Dünya COVID-19 pandemisinin etkisinden kurtulmaya devam ederken, uzun süreli COVID olarak da bilinen akut COVID-19 sonrası sendromu (PACS) şeklinde yeni bir sorun ortaya çıktı. Multisistem tutulumu ile karakterize edilen PACS, yaşam kalitesinde önemli bir düşüşe yol açabilir ve derin yorgunluğun yanı sıra kalıcı kardiyopulmoner, gastrointestinal ve nöropsikiyatrik semptomları kapsayan karmaşık bir klinik tablo oluşturur. Dünya çapında tahminen 65 milyon insanın PACS’ye sahip olduğu ve bunun sonucunda küresel işgücü üzerinde bir etkisi olduğu düşünülmektedir. Henüz etkili bir tedavi yöntemi tanımlanmamıştır. Ortaya çıkan kanıtlar, bazı kişilerde tespit edilen bağırsak disbiyozu olarak adlandırılan mikrobiyal dengede kayda değer bir bozulma ile uzun süreli COVID’nin patofizyolojisinde bağırsak mikrobiyomunun öneminin altını çizmektedir.
COVID-19 hastalarında, özellikle kalıcı semptomları olanlarda bağırsak florasındaki değişiklikler dışkı örneklerinin metagenomik dizilimi yoluyla doğrulanmış. Bu bağırsak disbiyozunun ayrıca artmış bağırsak iltihabı, bozulmuş bağırsak duvarı bütünlüğü ve sistemik inflamatuar disfonksiyon ile ilişkili olduğu bulunmuştur.
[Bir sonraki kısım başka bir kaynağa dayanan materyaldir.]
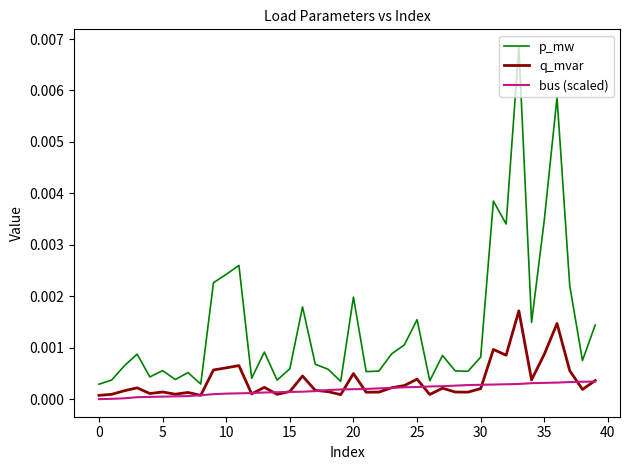

Which series has the largest total across all categories?

p_mw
COVID-19 bağlamında, probiyotiklerin ve prebiyotiklerin bir kombinasyonu olan sinbiyotiklerin kullanım gerekçesi, PACS’nin çok faktörlü doğasını ele almak için daha kapsamlı bir yaklaşıma ihtiyaç olduğu düşüncesine dayanmaktadır.
Hong Kong’daki bir merkezde PACS’li hastalarda simbiyotikler ile bağırsak modülasyonunun terapötik etkilerini araştırmak için ilk randomize, çift kör, plasebo kontrollü bir çalışma gerçekleştirilmiş. Daha önce SARS-CoV-2 tanısı almış ve ABD Hastalık Kontrol ve Önleme Merkezi’nin PACS kriterlerini karşılayan 18 yaş ve üstü yetişkinler, 6 ay boyunca günde iki kez oral SIM01 (Seçilen Bifidobacterium suşlarının ve spesifik prebiyotiklerin sinerjisine dayanan bir formülasyon) veya plasebo almak üzere randomize edilmiş. Gruplar SIM01 (n = 232) veya plasebo (n = 231) alan 463 katılımcıdan oluşuyormuş. Birincil sonuç, 14 puanlık bir anket ölçeği (PACSQ-14) kullanılarak ölçülen semptomların şiddetinde azalma imiş. SIM01 alan bireylerde 6 aylık takipler sonrasında, yorgunluk (OR 2.273, %95 CI 1.520 – 3.397, p=0.0001), genel rahatsızlık (2.360, 1.428 – 3.900, p=0.0008), hafıza kaybı (1.967, 1.271 – 3.044, p =0.0024), gastrointestinal rahatsızlık (1.995, 1.304 – 3.051, p=0.0014) ve konsantrasyon güçlüğünde (2.644, 1.687–4.143, p<0.0001) daha fazla iyileşme oranları görüldüğü tespit edilmiş.
Sonuç olarak bu çalışma SIM01 gibi simbiyotik preparatların PACS’li hastalar için güvenli ve umut verici bir tedavi sunduğunu göstermektedir. Bu bulguları doğrulamak ve bu tür tedavilerin uzun vadeli faydalarını incelemek için daha büyük, pragmatik, çok merkezli çalışmalara ihtiyaç duyulmasına rağmen, bu çalışma PACS yönetiminde potansiyel yeni bir tedavi çerçevesine doğru temel bir adım olarak hizmet edebileceği vurgulanmış.
Raman B, Ramasamy MN. Synbiotics in post-acute COVID-19 syndrome-a potential new treatment framework? Lancet Infect Dis. 2023: S1473-3099(23)00735-1.